__ФРАГМЕНТ ДОКУМЕНТА__.
========================================

Дракула (фильм, 1931, испанская версия)

Поделись знанием:
(перенаправлено с «Дракула (фильм, 1931, Испания)»)
Перейти к: навигация, поиск
Дракула
Drácula
Жанр

фильм ужасов / фэнтези / драма

Режиссёр

Джордж Мелфорд
Энрике Товар Авалос

Продюсер

Пол Кохнер
Карл Леммле мл.

Автор
сценария

книга Брэма Стокера
Хэмилтон Дин
Джон Л. Болдерстон
пьеса Гаррета Форта
Дадли Мерфи
адаптация Baltasar Fernández Cué

В главных
ролях

Карлос Виллариас
Лупита Товар
Бэрри Нортон
Пабло Алварез Рубио

Оператор

Джордж Робинсон

Кинокомпания

Universal Pictures

Длительность

104 мин

Бюджет

66 тыс. $

Страна

США США

Год

1931

IMDb

ID 0021815

К:Фильмы 1931 года

«Дракула» (англ. Drácula, 1931) — фильм ужасов Джорджа Мелфорда, экранизация сценической версии одноименного романа Брэма Стокера. Испанская версия фильма снималась в одно время с английской и в тех же самых декорациях. Один из сохранившихся до наших дней и наиболее известный "многоязычный" голливудский фильм короткого периода (1929-1935), когда возможности звукозаписывающей техники еще не позволяли осуществлять дубляж.

Съёмки проходили с 10 октября 1930 по 8 ноября 1930. Премьера фильма состоялась 11 марта 1931 года.





Сюжет

Агент по недвижимости Ренфилд (Пабло Алварез Рубио) приезжает в Трансильванию, чтобы подписать с графом Дракулой договор о покупке им старого аббатства Карфакс в Лондоне. Местные жители предупреждают Ренфилда, что замок Дракулы — логово нечисти, но тот игнорирует предупреждения и отправляется в замок. На перевале Борго его подбирает карета с молчаливым кучером. Выглянув по дороге из кареты, Ренфилд видит, что кучер исчез, а над упряжкой машет крыльями летучая мышь.

Приехав в замок, Ренфилд встречает там графа Дракулу (Карлос Виллариас) — аристократичного затворника с немного странными, но вполне сносными манерами. Они подписывают договор. Ренфилд выпивает предложенное ему вино и засыпает. К нему приближаются три женщины-вампира, но появляется Дракула и жестом отгоняет их.

На борту идущего в Лондон судна «Веста» успевший сойти с ума Ренфилд охраняет Дракулу, который ночами выбирается из гроба и одного за другим убивает моряков. К моменту прибытия «Весты» в Лондон из живых на борту остаётся только сам Ренфилд. Поскольку он явно безумен, его помещают в психиатрическую клинику.

========================================

__ЗАДАНИЯ__.
1. Продублируйте фрагмент статьи о фильме «Дракула» от слов «К:Фильмы 1931 года» до слов «марта 1931 года.» включительно.
2. Кто назван в статье о фильме «Дракула» в главных ролях?
3. Согласуются ли со статьей о фильме «Дракула» следующие утверждения? (a) Испанскую версию снимали в тех же декорациях, что и английскую. (b) Премьера фильма состоялась в ноябре 1930 года. (c) Ренфилд — агент по недвижимости.

__ИСХОДНЫЕ ДАННЫЕ__.
========================================

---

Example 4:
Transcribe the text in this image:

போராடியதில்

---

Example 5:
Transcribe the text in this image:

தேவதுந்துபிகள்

========================================

__ОТВЕТЫ__.
1.
К:Фильмы 1931 года

«Дракула» (англ. Drácula, 1931) — фильм ужасов Джорджа Мелфорда, экранизация сценической версии одноименного романа Брэма Стокера. Испанская версия фильма снималась в одно время с английской и в тех же самых декорациях. Один из сохранившихся до наших дней и наиболее известный "многоязычный" голливудский фильм короткого периода (1929-1935), когда возможности звукозаписывающей техники еще не позволяли осуществлять дубляж.

Съёмки проходили с 10 октября 1930 по 8 ноября 1930. Премьера фильма состоялась 11 марта 1931 года.

2. Карлос Виллариас, Лупита Товар, Бэрри Нортон, Пабло Алварез Рубио

3.
(a) Да: «Испанская версия фильма снималась в одно время с английской и в тех же самых декорациях».
(b) Нет: «Премьера фильма состоялась 11 марта 1931 года».
(c) Да: «Агент по недвижимости Ренфилд (Пабло Алварез Рубио) приезжает в Трансильванию».